At the urging of Robinson, he entered it in the Veteran Affairs’ Creative Arts Festival.
“This is better than therapy for me,” Waggoner said. “Honestly, when I’m working it’s one of the few times throughout the day when I can shut my brain off and focus on the process of what I’m creating.”
That’s exactly why Chelsey Pangborn, recreational therapist at Mann-Grandstaff VA Medical Center values the VA’s annual Creative Arts Festival.
“Art can help vets become comfortable and confident because it offers them a way to express themselves,” said Pangborn. “There are no boundaries in art.”
The Creative Arts Festival starts at the local level and features four categories; visual arts, music, dance and drama. Pangborn coordinated the local show at the VA.
“We’re one of two VAs in Washington that does it,” she said. “The American Legion Auxiliary is the main sponsor, and they do the judging.”
Pangborn said veterans can begin creating their art now for next year’s show slated for February.
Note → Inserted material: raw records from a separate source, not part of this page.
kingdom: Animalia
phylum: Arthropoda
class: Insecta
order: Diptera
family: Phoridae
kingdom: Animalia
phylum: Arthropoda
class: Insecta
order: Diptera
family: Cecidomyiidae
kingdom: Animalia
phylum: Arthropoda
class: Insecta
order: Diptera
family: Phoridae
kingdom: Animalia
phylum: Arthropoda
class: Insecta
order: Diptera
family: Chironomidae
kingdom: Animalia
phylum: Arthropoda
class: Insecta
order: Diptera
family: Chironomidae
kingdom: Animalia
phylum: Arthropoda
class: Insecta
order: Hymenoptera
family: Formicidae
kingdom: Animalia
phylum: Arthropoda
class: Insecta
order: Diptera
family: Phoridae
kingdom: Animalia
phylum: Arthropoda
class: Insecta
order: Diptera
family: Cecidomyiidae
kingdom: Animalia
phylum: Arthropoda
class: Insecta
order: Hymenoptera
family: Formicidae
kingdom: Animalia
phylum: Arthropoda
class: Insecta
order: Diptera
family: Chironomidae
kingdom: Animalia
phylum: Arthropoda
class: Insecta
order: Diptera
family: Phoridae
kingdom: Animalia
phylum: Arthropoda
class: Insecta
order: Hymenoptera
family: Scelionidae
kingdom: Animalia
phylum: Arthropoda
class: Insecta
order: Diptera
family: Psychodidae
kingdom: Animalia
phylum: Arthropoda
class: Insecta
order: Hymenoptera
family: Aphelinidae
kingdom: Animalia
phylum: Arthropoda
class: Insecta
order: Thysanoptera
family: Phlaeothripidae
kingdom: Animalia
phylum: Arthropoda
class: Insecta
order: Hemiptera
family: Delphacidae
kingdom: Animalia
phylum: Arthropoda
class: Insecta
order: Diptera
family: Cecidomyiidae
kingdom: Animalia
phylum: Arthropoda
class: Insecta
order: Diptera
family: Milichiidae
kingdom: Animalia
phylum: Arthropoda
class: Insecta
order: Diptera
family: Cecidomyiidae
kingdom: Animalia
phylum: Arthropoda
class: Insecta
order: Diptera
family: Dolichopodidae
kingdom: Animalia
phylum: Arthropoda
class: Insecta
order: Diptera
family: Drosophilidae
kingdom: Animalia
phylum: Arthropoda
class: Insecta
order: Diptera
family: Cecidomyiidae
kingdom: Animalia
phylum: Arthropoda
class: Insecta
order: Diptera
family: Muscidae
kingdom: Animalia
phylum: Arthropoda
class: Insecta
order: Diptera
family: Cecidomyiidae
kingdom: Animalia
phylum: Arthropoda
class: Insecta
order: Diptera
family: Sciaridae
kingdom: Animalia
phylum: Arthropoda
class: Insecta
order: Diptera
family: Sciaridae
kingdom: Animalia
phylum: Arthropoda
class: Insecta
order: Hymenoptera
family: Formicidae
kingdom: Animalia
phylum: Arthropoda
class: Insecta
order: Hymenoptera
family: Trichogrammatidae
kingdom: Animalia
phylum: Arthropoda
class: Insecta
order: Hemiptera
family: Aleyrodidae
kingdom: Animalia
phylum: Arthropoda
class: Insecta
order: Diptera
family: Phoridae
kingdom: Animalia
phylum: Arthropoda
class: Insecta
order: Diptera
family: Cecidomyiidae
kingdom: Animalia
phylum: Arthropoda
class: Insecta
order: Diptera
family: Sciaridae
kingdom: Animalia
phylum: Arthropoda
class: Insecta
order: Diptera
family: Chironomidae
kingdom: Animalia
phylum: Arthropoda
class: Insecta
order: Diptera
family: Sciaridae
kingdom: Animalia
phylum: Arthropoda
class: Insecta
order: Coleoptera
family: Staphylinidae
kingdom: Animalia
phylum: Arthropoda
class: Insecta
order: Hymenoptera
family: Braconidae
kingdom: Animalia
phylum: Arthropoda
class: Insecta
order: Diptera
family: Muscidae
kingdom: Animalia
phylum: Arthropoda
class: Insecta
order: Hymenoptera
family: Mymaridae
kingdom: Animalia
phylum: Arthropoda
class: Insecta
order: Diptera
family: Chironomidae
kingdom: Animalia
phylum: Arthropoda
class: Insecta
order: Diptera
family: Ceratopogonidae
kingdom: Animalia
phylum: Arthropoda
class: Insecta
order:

Waggoner won first place in his category and Best in Show at the local event. First-place winners are entered in the national competition, where he took the top prize in his category.
His win didn’t surprise Pangborn.
“I started tearing up when I saw it (‘The Cost of Freedom’),” she recalled.
That’s exactly the response Waggoner hoped to evoke.
“I wanted people to look at this and have an emotional reaction,” he said. “I’ve been at every point of the picture.”
Word is getting out about his talent. Waggoner was recently featured in an article and photo spread in Deville Magazine.
While he appreciates the national recognition of his art, it still doesn’t compare to what he considers his most important work.
“I’m so proud to be one of the fortunate people who put on a uniform and served their country,” he said.